心身の健康な人は、ぜったいにネタバレを見ないで行った方が楽しいです。逆に子供がいたり体力に不安がある人は下調べした方がいいかもしれません。なんで? というのも含めて感想を書きます。以下はネタバレ注意でおねがいします!
↑目玉展示のひとつ『ランプの森』。SNSでもよく見る。桜色は期間限定だったもよう
美術館というと、普通は建物があって部屋があって作品が並んでいて……というのが普通で、現代アートやインスタレーションの文脈でも破られることは滅多にありません。しかしこの美術館。館内マップがない。順路もない。部屋そのものがプロジェクションマッピングなどの技術を駆使した作品群。それどころかなんと、作品が勝手に消滅したり移動し、名称通り「ボーダーレス」に振る舞うのです。
↑展示室の床です。花が咲いては散り、風に流され、動物が横切ったり。
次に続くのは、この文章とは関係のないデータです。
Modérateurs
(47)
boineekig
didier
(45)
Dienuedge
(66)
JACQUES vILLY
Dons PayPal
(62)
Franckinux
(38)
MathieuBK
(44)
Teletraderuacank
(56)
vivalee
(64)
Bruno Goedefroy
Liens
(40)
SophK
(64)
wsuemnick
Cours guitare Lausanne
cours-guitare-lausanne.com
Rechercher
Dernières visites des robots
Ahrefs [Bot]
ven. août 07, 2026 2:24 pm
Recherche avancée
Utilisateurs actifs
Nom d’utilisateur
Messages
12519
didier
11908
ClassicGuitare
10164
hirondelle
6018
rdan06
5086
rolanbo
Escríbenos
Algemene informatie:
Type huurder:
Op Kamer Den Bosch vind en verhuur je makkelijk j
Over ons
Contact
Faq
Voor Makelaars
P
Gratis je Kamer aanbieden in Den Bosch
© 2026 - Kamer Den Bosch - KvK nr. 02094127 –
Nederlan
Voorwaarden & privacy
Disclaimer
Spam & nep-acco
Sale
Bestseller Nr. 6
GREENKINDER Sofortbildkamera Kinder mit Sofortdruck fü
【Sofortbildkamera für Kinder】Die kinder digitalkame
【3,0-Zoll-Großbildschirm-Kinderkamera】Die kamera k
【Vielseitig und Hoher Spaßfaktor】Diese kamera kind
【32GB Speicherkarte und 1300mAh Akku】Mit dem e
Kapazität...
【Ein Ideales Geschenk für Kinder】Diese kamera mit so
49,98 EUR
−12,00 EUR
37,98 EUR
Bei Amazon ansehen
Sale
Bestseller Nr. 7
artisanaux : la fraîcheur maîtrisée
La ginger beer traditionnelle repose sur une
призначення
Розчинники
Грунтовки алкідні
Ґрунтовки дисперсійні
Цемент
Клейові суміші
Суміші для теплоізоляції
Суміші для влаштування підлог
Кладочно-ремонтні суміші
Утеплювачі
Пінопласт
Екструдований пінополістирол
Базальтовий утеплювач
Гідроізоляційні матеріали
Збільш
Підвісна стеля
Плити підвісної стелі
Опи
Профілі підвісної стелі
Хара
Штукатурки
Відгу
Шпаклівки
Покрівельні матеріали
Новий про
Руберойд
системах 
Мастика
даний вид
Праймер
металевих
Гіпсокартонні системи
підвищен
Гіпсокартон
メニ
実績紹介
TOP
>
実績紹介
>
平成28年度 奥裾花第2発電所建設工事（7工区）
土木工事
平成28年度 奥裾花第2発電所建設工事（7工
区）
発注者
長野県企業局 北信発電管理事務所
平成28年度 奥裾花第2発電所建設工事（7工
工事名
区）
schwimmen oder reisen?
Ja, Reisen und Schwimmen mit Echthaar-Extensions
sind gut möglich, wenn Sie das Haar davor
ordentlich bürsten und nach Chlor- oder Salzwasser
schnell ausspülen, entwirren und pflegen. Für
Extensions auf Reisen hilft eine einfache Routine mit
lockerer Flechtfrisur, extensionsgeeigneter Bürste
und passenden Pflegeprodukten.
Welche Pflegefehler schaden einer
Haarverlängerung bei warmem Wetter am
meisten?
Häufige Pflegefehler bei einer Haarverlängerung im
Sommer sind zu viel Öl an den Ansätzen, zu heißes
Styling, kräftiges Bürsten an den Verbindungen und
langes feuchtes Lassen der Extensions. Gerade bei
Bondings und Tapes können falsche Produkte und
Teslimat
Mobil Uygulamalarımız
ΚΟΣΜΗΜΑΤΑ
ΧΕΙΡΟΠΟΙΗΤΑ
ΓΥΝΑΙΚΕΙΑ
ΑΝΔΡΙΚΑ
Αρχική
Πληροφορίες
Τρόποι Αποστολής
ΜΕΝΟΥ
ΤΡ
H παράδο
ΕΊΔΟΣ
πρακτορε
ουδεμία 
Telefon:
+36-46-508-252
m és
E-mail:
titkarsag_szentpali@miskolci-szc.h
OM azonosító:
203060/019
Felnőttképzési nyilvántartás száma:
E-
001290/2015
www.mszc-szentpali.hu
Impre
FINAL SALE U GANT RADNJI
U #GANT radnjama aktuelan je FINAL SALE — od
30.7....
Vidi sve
床と壁の境目すらも曖昧
冒頭のランプの森をはじめとしたいくつかの展示は部屋の中から移動しませんが、道中の作品が変わってしまい見失います。いつしか目的地を定めず時間を忘れて探索するのがとてつもなく楽しくなっていました。さながらRPGのマップ自動生成ダンジョンみたいです。
(その性質上、授乳室やトイレが見つからなかったり、最後まで見たから帰るよ論法が通じなかったりで家族連れさんは大変そうでした)
ボーダーレスなのは部屋だけでなく、作品と鑑賞者の境界すらも曖昧で、世界観に没頭できました。館内は暗く、他人の顔はほとんど見えないし写真にもうつりません。プロジェクションマッピングで常に自分の体にも蝶が舞い花が咲き、ときに自分が触れることで変化する作品もあります。
↑ボーダーを消すために鏡が多用され、ときに床が鏡張りだったりするのでスカート派の人は中身に注意です
特に印象に残ったのは館内の喫茶店。お茶を頼むとその水面に花が咲き、飲むために器を持つと花が散っていくという作品です。お茶のフレーバーはまるで花から香ってきているようで、とてつもない現実感がありました。
↑花はお茶がある限り何度でも咲く。そして散る
プロジェクターの固定が甘く小刻みに揺れている、フレームレートが低め、画質粗めなどの技術的な制約こそ見受けられました。が、逆にいえばその制約が取れてしまえば現実顔負けの没入感を出せそうで、5年後10年後が怖い美術館です。
↑菜の花畑。こちらも期間限定の演出。白っぽい服で行くと自分も花になれる
他ではできない体験ができる魅力的な美術館でした。花や光が好きな人、写真を撮るのが好きな人には特におすすめです。薄暗くてロマンティックだからデートにもすごくいいよ!